In the face of challenges, insurance companies are seeking new sales models to better adapt to this changing era Some insurance companies have proposed a "refined cultivation" strategy: strengthening a number of key outlets by optimizing network layout, enhancing service radius, and adding functions beyond traditional sales and claims, while also adjusting the layout of some outlets.

In this process, many institutions have begun to add other displays at branch outlets. For example, China Ping An has set up over 90 "Ping An Housekeeper" elderly care exhibition halls. At the same time, more and more large insurance institutions are starting to get involved in elderly care projects, providing sales opportunities for the transformation of insurance outlets.

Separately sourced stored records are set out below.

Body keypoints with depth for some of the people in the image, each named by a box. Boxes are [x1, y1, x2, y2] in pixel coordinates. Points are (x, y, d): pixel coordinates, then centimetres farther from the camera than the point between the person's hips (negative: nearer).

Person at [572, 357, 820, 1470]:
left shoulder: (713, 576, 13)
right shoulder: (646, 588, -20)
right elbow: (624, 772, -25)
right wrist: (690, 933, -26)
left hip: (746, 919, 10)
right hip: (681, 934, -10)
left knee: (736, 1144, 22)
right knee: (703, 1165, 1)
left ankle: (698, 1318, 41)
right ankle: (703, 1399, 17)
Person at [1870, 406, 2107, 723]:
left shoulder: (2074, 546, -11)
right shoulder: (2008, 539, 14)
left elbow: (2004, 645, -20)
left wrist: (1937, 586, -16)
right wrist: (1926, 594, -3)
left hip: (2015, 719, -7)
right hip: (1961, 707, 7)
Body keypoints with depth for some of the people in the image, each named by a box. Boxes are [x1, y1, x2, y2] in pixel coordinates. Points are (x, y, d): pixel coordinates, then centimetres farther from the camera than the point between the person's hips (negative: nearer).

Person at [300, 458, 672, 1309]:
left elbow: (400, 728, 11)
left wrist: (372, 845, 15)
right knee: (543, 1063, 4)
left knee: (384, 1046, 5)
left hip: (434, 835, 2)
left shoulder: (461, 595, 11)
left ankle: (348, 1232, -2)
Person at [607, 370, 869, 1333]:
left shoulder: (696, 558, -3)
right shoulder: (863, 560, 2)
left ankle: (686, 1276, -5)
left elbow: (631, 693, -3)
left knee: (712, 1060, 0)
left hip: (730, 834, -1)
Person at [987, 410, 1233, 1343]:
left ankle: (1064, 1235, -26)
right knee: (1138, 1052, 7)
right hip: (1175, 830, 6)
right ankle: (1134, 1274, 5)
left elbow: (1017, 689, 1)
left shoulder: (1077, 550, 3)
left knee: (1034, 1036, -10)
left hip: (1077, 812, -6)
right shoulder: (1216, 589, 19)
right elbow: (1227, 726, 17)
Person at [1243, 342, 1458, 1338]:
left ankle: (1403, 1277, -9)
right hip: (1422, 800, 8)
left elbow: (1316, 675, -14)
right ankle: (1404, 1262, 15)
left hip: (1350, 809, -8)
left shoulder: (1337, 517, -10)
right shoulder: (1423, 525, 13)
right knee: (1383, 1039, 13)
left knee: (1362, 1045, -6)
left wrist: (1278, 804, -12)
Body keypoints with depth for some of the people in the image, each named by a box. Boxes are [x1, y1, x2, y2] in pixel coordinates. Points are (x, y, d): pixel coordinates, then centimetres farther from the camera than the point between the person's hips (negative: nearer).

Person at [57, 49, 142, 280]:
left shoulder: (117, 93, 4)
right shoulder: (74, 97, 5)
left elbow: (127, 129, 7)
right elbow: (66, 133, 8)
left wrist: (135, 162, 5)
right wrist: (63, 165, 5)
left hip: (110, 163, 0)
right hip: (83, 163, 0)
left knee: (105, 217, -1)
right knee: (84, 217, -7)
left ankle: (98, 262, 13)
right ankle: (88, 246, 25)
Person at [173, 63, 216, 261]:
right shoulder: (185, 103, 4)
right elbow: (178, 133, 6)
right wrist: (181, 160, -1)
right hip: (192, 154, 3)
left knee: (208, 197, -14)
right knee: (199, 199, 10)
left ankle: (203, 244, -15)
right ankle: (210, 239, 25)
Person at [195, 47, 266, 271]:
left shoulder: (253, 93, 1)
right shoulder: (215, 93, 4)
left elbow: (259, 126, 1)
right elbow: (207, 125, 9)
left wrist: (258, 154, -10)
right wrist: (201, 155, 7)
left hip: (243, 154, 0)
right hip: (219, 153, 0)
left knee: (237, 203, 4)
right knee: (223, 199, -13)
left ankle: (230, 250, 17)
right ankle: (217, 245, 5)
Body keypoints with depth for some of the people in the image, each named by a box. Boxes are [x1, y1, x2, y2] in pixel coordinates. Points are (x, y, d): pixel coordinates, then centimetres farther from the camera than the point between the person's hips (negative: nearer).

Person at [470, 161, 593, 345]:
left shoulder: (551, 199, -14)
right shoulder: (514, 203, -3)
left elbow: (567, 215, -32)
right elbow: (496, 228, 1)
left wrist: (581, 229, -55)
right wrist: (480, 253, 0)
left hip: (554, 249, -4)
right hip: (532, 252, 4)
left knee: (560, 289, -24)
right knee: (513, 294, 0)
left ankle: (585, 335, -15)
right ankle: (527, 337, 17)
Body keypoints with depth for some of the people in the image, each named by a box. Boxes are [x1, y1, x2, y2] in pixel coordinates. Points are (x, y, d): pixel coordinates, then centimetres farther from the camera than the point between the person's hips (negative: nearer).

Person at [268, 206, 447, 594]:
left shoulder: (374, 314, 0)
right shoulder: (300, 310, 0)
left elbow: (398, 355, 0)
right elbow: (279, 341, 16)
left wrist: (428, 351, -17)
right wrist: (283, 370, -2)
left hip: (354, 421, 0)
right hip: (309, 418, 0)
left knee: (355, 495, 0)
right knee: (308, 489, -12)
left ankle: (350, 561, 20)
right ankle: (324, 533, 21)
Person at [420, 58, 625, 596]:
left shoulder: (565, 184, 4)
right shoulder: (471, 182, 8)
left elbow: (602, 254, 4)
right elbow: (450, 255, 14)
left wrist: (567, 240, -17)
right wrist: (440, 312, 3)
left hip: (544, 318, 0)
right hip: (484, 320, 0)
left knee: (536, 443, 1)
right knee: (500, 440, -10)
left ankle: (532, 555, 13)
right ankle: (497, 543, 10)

Additionally, the relaxation of channel restrictions on insurance sales by banks has provided new ideas for insurance companies. By collaborating with banks, insurance companies are attempting to achieve "efficient coverage" of third- and fourth-tier cities at a lower cost.

Of course, what remains more important is how insurance institutions can build a cost-effective, professionally adequate, and cross-selling capable outlet layout in the new sales era, targeting a younger customer base.

This is a topic that all insurance institutions need to respond to seriously.